To zwalanie winy na Rosję - w ten sposób rosyjski minister spraw zagranicznych Siergiej Ławrow określił formułowane w Polsce sugestie, że za nielegalnie nagranymi rozmowami polskich polityków stoją rosyjskie służby specjalne. Donosi o tym Polska Agencja Prasowa.
Szefa polskiej dyplomacji określił mianem "realisty politycznego". W ten sposób odniósł się do treści jednej z podsłuchanych rozmów - Radosława Sikorskiego z byłym ministrem finansów Jackiem Rostowskim, w której szef MSZ wypowiedział się m.in. na temat polsko-amerykańskich relacji.
Ławrow zapytany, czy zgadza się z uwagami Sikorskiego na temat "natury wzajemnych stosunków między Polską i USA", odparł: "Nie zanurzałem się głęboko w materię relacji między Polską i Stanami Zjednoczonymi.
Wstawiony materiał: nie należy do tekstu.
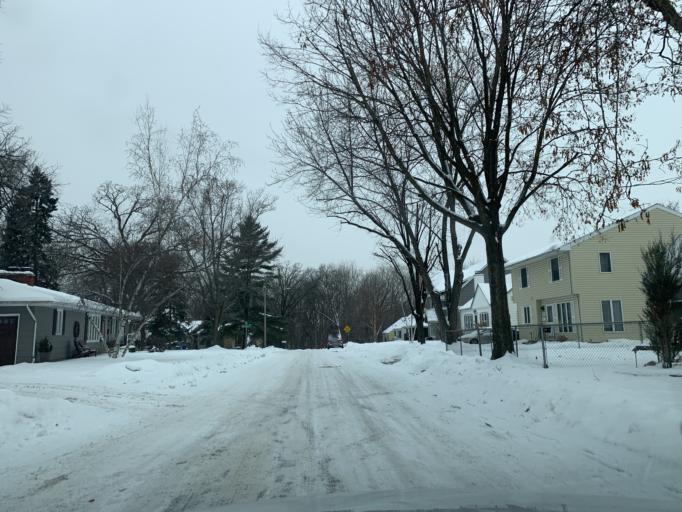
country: US
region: Minnesota
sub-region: Hennepin County
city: Saint Louis Park
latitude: 44.9432
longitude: -93.3307
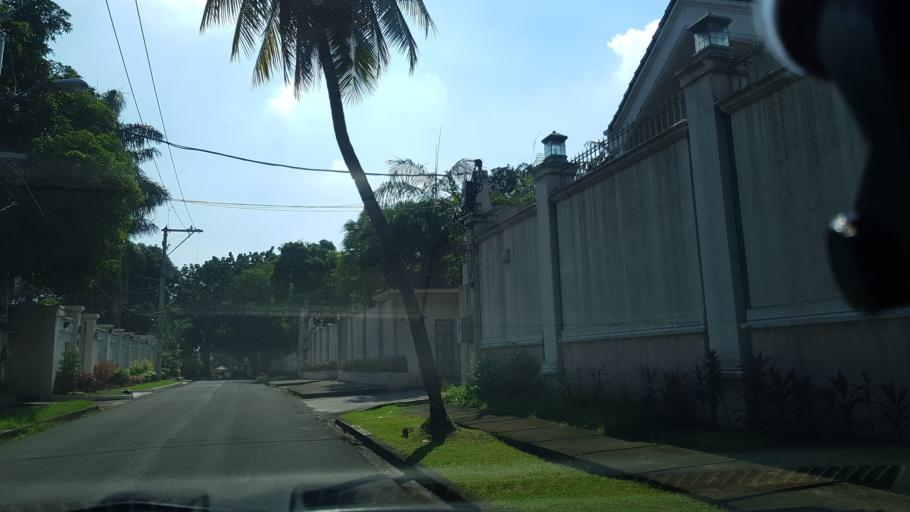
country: PH
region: Metro Manila
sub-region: San Juan
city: San Juan
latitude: 14.6177
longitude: 121.0286
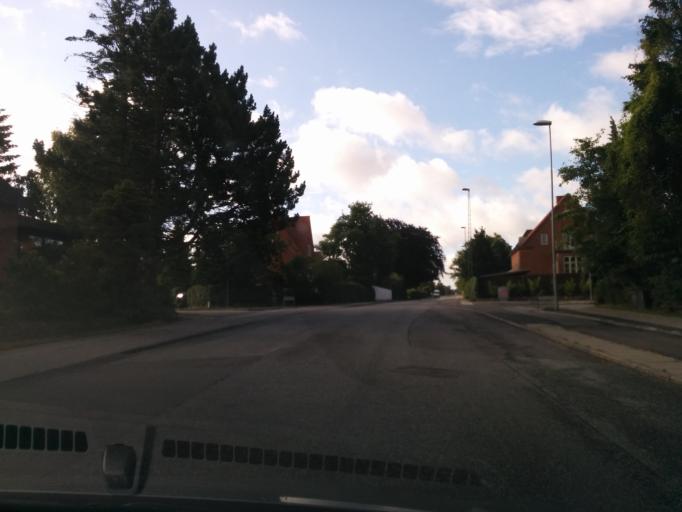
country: DK
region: Central Jutland
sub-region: Arhus Kommune
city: Arhus
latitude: 56.1355
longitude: 10.1786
Nie mogę powiedzieć, jak tam wszystko konkretnie się odbywa".
Podsłuchane rozmowy polskich polityków opublikował tygodnik "Wprost". Dwa tygodnie temu gazeta ujawniła nagrania rozmowy ministra spraw wewnętrznych Bartłomieja Sienkiewicza z prezesem NBP Markiem Belką. Politycy dyskutowali o pomocy banku dla państwa w zamian za dymisję ministra finansów.
Z kolei kilka dni temu "Wprost" opublikował stenogramy rozmów Radosława Sikorskiego z Jackiem Rostowskim, a także wiceministra środowiska i szefa zachodniopomorskiej Platformy Obywatelskiej Stanisława Gawłowskiego z biznesmenem Piotrem Wawrzynowiczem.